Well, if you are saying that 40Hz is the speaker's -3dB point from a reference of 90dB at 100Hz, then I'd say yes. You would get 87dB at 40Hz. I guess the technical answer would be that a speaker's -3dB point is the frequency at which SPL is 3dB below the speaker's maximum SPL.

Does this make sense?

Brian
 

Bryan Acevedo

Second Unit
Joined
Aug 7, 2001
Messages
290
Let me clarify.

What I meant by full range was just a base reference level - not necessarily Dolby Digital Reference Level. It could be 80 db, or 70 db, or whatever - it is whatever level you are inputting to the amp.

So basically, what I am saying is that if you gave a speaker a test tone, that was at a constant of 80 db from 20 Hz to 20 kHz, and your speaker's -3 db point was at 32 Hz, you would get a 77 db output level at 32 Hz, and at 80 Hz it would be 80 db.

If it's -3 db point was say 70 Hz, then you would get 77 db at 70 Hz and 80 db at 80 Hz.

But then everyone assumes that the speaker has no output at 40 Hz. This speakers -12 db point could be at 40 Hz, we don't know unless we were to measure it. It could even be -6 db at 40 Hz.

So, lets say you take that full range signal I was talking about earlier, and you pass it through an 80 Hz High Pass Crossover. Now, at 40 Hz, this speaker only has to play a signal that is 12 db quieter than the rest of the signal. So it only needs to be able to play at 68 db at 40 Hz, which this speaker could be capable of, but we don't know only based on its -3 db point of 70 Hz. Some speakers roll off gradually, and some speakers roll off sharply.

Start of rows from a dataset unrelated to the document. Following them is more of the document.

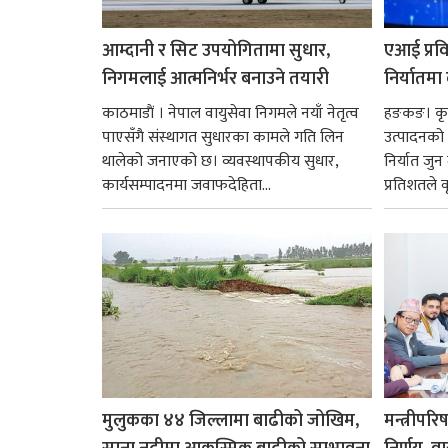
आम्दानी र सिट उपयोगितामा सुधार,
एआई प्रवि
निगमलाई आत्मनिर्भर बनाउने तयारी
निर्यातमा
काठमाडाैं । नेपाल वायुसेवा निगमले नयाँ नेतृत्व
हङकङ। कृत्
पाएसँगै संस्थागत सुधारका कामले गति लिन
उत्पादनको व
थालेको जनाएको छ। व्यवस्थापकीय सुधार,
निर्यात जु
कार्यसम्पादनमा जवाफदेहिता...
प्रतिशतले व
मुलुकका ४४ जिल्लामा बाढीको जोखिम,
मन्त्रीपरि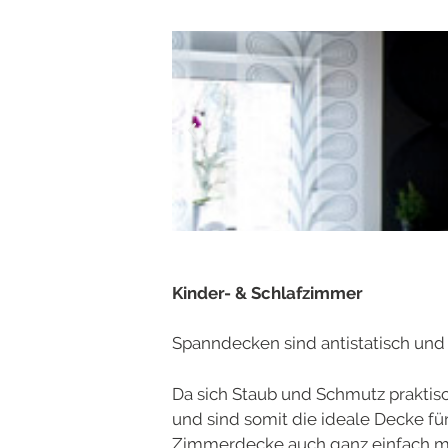
Kinder- & Schlafzimmer
Spanndecken sind antistatisch und 
Da sich Staub und Schmutz prakti
und sind somit die ideale Decke fü
Zimmerdecke auch ganz einfach mi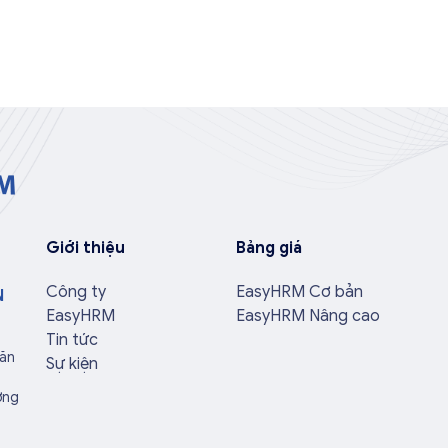
Giới thiệu
Bảng giá
Công ty
EasyHRM Cơ bản
N
EasyHRM
EasyHRM Nâng cao
Tin tức
Văn
Sự kiện
ờng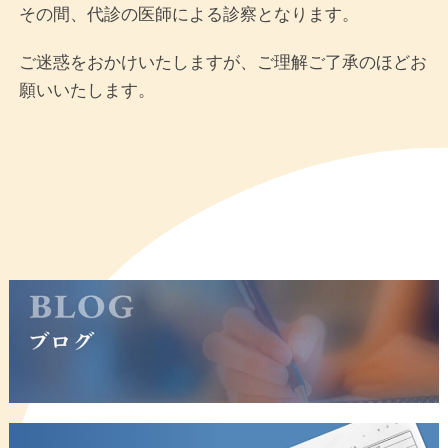
その間、代診の医師による診察となります。
ご迷惑をおかけいたしますが、ご理解ご了承のほどお
願いいたします。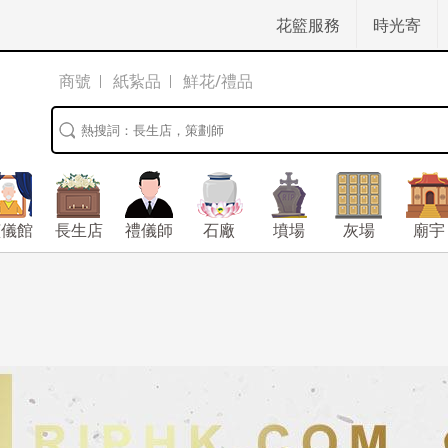
花籃服務
時光寄
商號
紙紥品
鮮花/禮品
殯儀館
長生店
禮儀師
石廠
墳場
灰場
廟宇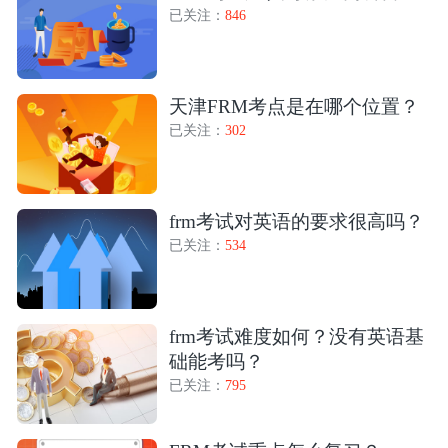
已关注：
846
天津FRM考点是在哪个位置？
已关注：
302
frm考试对英语的要求很高吗？
已关注：
534
frm考试难度如何？没有英语基
础能考吗？
已关注：
795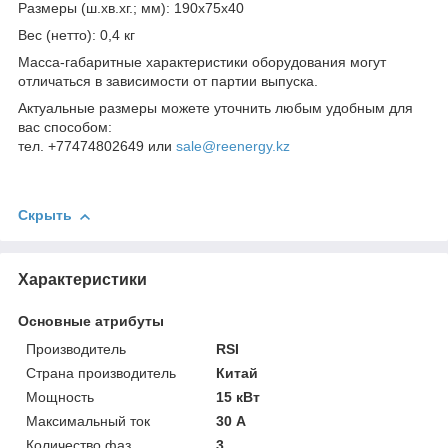
Размеры (ш.хв.хг.; мм): 190x75x40
Вес (нетто): 0,4 кг
Масса-габаритные характеристики оборудования могут
отличаться в зависимости от партии выпуска.
Актуальные размеры можете уточнить любым удобным для
вас способом:
тел. +77474802649 или
sale@reenergy.kz
Скрыть
Характеристики
Основные атрибуты
Производитель
RSI
Страна производитель
Китай
Мощность
15 кВт
Максимальный ток
30 А
Количество фаз
3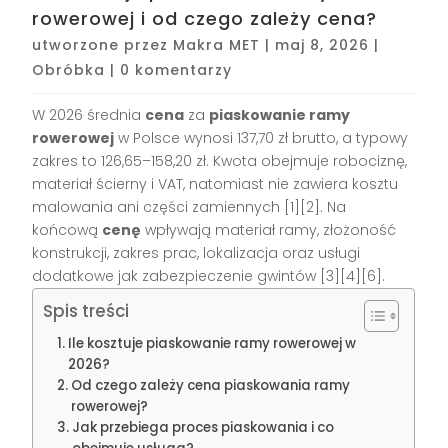
rowerowej i od czego zależy cena?
utworzone przez
Makra MET
|
maj 8, 2026
|
Obróbka
|
0 komentarzy
W 2026 średnia
cena
za
piaskowanie ramy
rowerowej
w Polsce wynosi 137,70 zł brutto, a typowy
zakres to 126,65–158,20 zł. Kwota obejmuje robociznę,
materiał ścierny i VAT, natomiast nie zawiera kosztu
malowania ani części zamiennych [1][2]. Na
końcową
cenę
wpływają materiał ramy, złożoność
konstrukcji, zakres prac, lokalizacja oraz usługi
dodatkowe jak zabezpieczenie gwintów [3][4][6].
Spis treści
Ile kosztuje piaskowanie ramy rowerowej w
2026?
Od czego zależy cena piaskowania ramy
rowerowej?
Jak przebiega proces piaskowania i co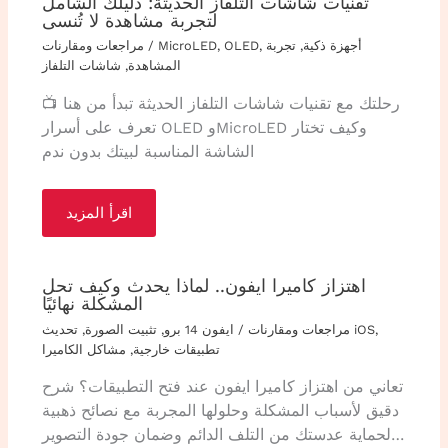
تقنيات شاشات التلفاز الحديثة: دليلك الشامل
لتجربة مشاهدة لا تُنسى
أجهزة ذكية
,
تجربة
,
OLED
,
MicroLED
/
مراجعات ومقارنات
المشاهدة
,
شاشات التلفاز
رحلتك مع تقنيات شاشات التلفاز الحديثة تبدأ من هنا 📺
تعرف على أسرار OLED وMicroLED وكيف تختار
الشاشة المناسبة لبيتك بدون ندم
اقرأ المزيد
اهتزاز كاميرا ايفون.. لماذا يحدث وكيف تحل
المشكلة نهائيًا
,
تحديث iOS
مراجعات ومقارنات
/
ايفون 14 برو
,
تثبيت الصورة
,
تطبيقات خارجية
,
مشاكل الكاميرا
تعاني من اهتزاز كاميرا ايفون عند فتح التطبيقات؟ شرح
دقيق لأسباب المشكلة وحلولها المجربة مع نصائح ذهبية
لحماية عدستك من التلف الدائم وضمان جودة التصوير…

So my point is that the whole assumption that a speaker with a -3 db point greater than 40 Hz will not work when passed through a 80 Hz High Pass Crossover does not hold up. This could be true in practice if the speaker couldn't even play a -12 db signal at 40 Hz, but I would guess that most can do this.

My guess is this is one reason why SVS doesn't rate their subs like this, as it is misleading and confusing. And the only thing that matters is what the speaker does in the real world, not on paper.